● **THE TASK**
Express the part of the data from its first line through the line containing "The second photo", including that line, as a JSON list of strings with one string per line and blank lines omitted. Leave the pictures out of the answer.
>> start RECORDS PROVIDED
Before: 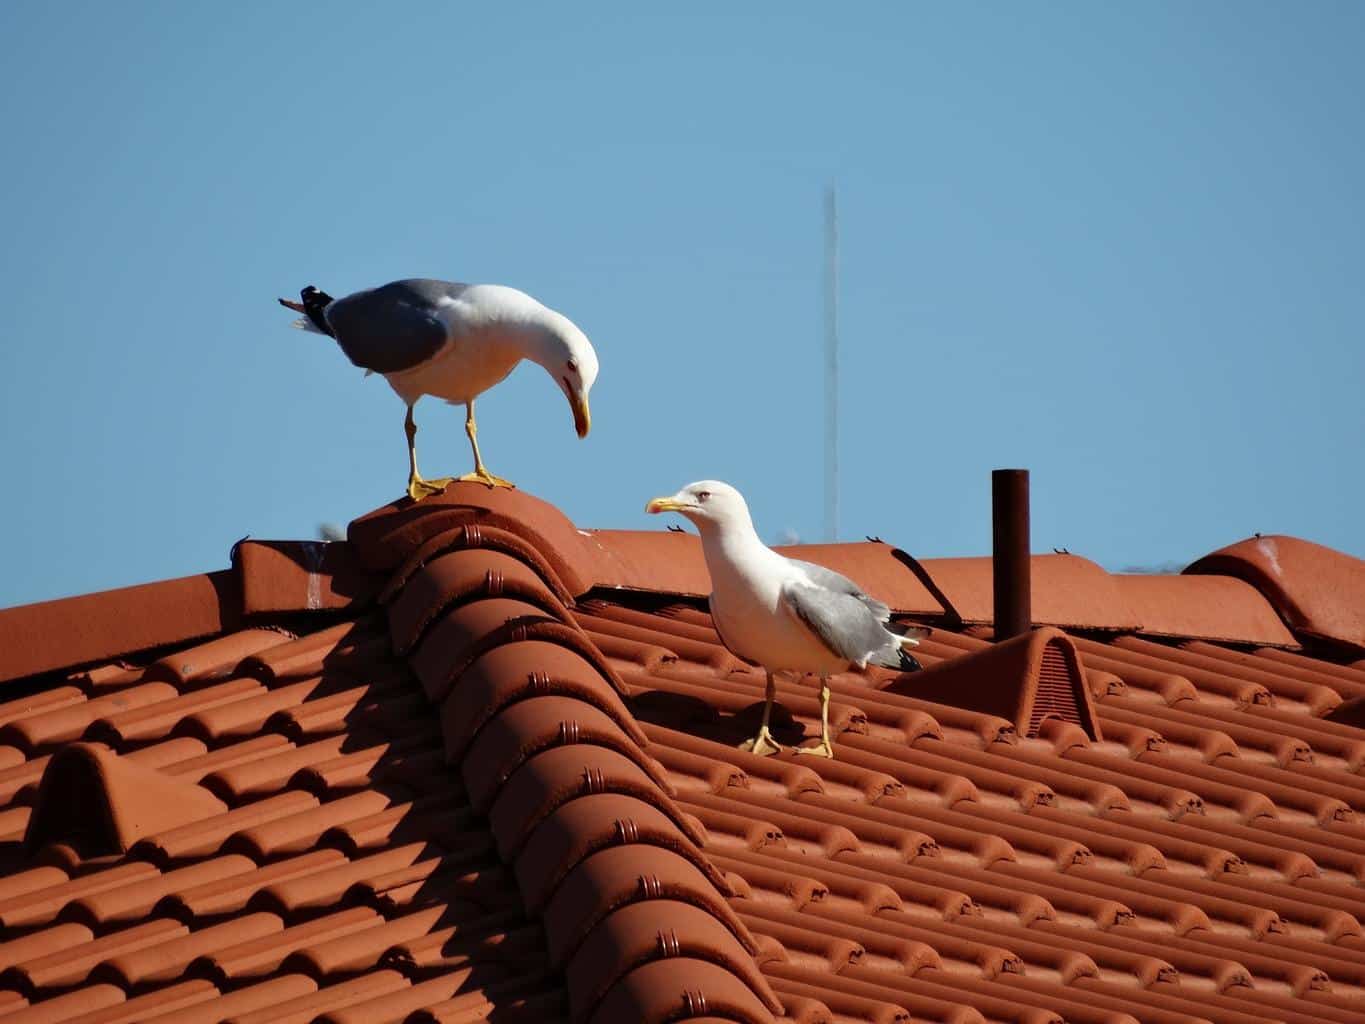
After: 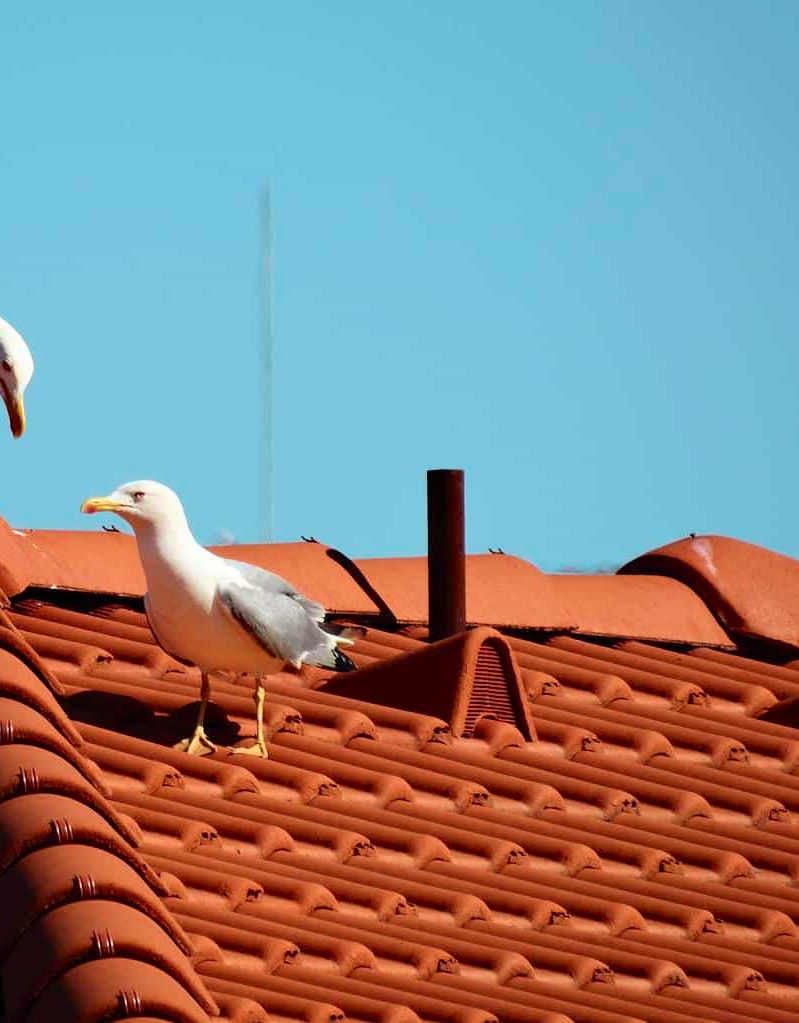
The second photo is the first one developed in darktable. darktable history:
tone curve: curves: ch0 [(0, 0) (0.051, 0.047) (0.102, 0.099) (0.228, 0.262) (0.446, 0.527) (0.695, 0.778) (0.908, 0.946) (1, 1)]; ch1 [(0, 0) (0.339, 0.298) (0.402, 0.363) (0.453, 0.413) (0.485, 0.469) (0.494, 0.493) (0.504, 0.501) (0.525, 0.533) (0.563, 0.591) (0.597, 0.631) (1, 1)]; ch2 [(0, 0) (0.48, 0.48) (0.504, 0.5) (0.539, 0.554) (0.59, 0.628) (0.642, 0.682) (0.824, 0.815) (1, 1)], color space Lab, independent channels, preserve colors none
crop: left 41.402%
>> end RECORDS PROVIDED
● **TASK ANSWER**
[
  "Before: ",
  "After: ",
  "The second photo is the first one developed in darktable. darktable history:"
]